• **WORK REQUEST**
Reproduce all of the lines below verbatim, without changing any character, spacing, or line break.

☆ ☆ ☆ ☆ ☆ ☆ ☆

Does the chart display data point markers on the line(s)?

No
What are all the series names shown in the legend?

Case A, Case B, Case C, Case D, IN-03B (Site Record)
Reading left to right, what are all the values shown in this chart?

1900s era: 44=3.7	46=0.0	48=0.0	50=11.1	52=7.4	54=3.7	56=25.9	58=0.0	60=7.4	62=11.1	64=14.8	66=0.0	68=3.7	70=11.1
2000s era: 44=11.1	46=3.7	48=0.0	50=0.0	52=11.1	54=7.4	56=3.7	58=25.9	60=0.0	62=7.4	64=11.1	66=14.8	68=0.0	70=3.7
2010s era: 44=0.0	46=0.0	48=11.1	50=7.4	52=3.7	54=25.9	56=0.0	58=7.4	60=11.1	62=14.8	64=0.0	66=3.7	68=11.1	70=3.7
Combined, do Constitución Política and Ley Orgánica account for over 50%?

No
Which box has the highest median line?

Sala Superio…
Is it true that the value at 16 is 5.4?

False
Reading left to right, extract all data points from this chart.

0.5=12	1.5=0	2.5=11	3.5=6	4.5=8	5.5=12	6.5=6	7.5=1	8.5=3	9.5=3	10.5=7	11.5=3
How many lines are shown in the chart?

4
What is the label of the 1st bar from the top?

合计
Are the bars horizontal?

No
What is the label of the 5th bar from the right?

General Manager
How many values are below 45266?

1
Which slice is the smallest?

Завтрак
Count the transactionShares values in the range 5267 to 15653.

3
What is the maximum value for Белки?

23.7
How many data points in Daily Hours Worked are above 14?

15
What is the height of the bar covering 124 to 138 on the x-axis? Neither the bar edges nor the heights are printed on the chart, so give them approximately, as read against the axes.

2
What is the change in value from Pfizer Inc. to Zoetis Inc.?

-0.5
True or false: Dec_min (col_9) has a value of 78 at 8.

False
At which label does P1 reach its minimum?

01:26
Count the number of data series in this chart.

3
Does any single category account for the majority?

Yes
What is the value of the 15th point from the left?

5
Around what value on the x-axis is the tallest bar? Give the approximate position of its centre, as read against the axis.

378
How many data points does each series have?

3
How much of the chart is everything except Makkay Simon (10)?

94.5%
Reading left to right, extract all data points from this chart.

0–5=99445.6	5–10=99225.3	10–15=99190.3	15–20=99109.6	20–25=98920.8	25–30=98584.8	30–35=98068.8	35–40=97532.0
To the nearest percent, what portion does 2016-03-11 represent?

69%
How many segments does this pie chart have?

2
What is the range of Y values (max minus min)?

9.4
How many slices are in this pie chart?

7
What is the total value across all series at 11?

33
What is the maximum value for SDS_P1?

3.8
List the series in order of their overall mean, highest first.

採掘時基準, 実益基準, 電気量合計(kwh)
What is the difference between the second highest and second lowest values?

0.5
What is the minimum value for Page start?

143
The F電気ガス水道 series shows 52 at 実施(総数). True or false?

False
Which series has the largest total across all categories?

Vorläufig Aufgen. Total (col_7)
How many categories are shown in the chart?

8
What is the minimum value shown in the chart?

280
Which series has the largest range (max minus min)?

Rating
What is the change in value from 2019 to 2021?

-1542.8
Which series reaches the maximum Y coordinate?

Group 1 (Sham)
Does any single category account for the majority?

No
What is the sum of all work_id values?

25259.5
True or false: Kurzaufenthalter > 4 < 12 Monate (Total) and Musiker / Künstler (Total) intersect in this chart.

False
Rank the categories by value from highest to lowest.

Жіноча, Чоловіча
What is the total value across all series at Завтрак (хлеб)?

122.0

☆ ☆ ☆ ☆ ☆ ☆ ☆

• **SOLVED EXERCISE**
Does the chart display data point markers on the line(s)?

No
What are all the series names shown in the legend?

Case A, Case B, Case C, Case D, IN-03B (Site Record)
Reading left to right, what are all the values shown in this chart?

1900s era: 44=3.7	46=0.0	48=0.0	50=11.1	52=7.4	54=3.7	56=25.9	58=0.0	60=7.4	62=11.1	64=14.8	66=0.0	68=3.7	70=11.1
2000s era: 44=11.1	46=3.7	48=0.0	50=0.0	52=11.1	54=7.4	56=3.7	58=25.9	60=0.0	62=7.4	64=11.1	66=14.8	68=0.0	70=3.7
2010s era: 44=0.0	46=0.0	48=11.1	50=7.4	52=3.7	54=25.9	56=0.0	58=7.4	60=11.1	62=14.8	64=0.0	66=3.7	68=11.1	70=3.7
Combined, do Constitución Política and Ley Orgánica account for over 50%?

No
Which box has the highest median line?

Sala Superio…
Is it true that the value at 16 is 5.4?

False
Reading left to right, extract all data points from this chart.

0.5=12	1.5=0	2.5=11	3.5=6	4.5=8	5.5=12	6.5=6	7.5=1	8.5=3	9.5=3	10.5=7	11.5=3
How many lines are shown in the chart?

4
What is the label of the 1st bar from the top?

合计
Are the bars horizontal?

No
What is the label of the 5th bar from the right?

General Manager
How many values are below 45266?

1
Which slice is the smallest?

Завтрак
Count the transactionShares values in the range 5267 to 15653.

3
What is the maximum value for Белки?

23.7
How many data points in Daily Hours Worked are above 14?

15
What is the height of the bar covering 124 to 138 on the x-axis? Neither the bar edges nor the heights are printed on the chart, so give them approximately, as read against the axes.

2
What is the change in value from Pfizer Inc. to Zoetis Inc.?

-0.5
True or false: Dec_min (col_9) has a value of 78 at 8.

False
At which label does P1 reach its minimum?

01:26
Count the number of data series in this chart.

3
Does any single category account for the majority?

Yes
What is the value of the 15th point from the left?

5
Around what value on the x-axis is the tallest bar? Give the approximate position of its centre, as read against the axis.

378
How many data points does each series have?

3
How much of the chart is everything except Makkay Simon (10)?

94.5%
Reading left to right, extract all data points from this chart.

0–5=99445.6	5–10=99225.3	10–15=99190.3	15–20=99109.6	20–25=98920.8	25–30=98584.8	30–35=98068.8	35–40=97532.0
To the nearest percent, what portion does 2016-03-11 represent?

69%
How many segments does this pie chart have?

2
What is the range of Y values (max minus min)?

9.4
How many slices are in this pie chart?

7
What is the total value across all series at 11?

33
What is the maximum value for SDS_P1?

3.8
List the series in order of their overall mean, highest first.

採掘時基準, 実益基準, 電気量合計(kwh)
What is the difference between the second highest and second lowest values?

0.5
What is the minimum value for Page start?

143
The F電気ガス水道 series shows 52 at 実施(総数). True or false?

False
Which series has the largest total across all categories?

Vorläufig Aufgen. Total (col_7)
How many categories are shown in the chart?

8
What is the minimum value shown in the chart?

280
Which series has the largest range (max minus min)?

Rating
What is the change in value from 2019 to 2021?

-1542.8
Which series reaches the maximum Y coordinate?

Group 1 (Sham)
Does any single category account for the majority?

No
What is the sum of all work_id values?

25259.5
True or false: Kurzaufenthalter > 4 < 12 Monate (Total) and Musiker / Künstler (Total) intersect in this chart.

False
Rank the categories by value from highest to lowest.

Жіноча, Чоловіча
What is the total value across all series at Завтрак (хлеб)?

122.0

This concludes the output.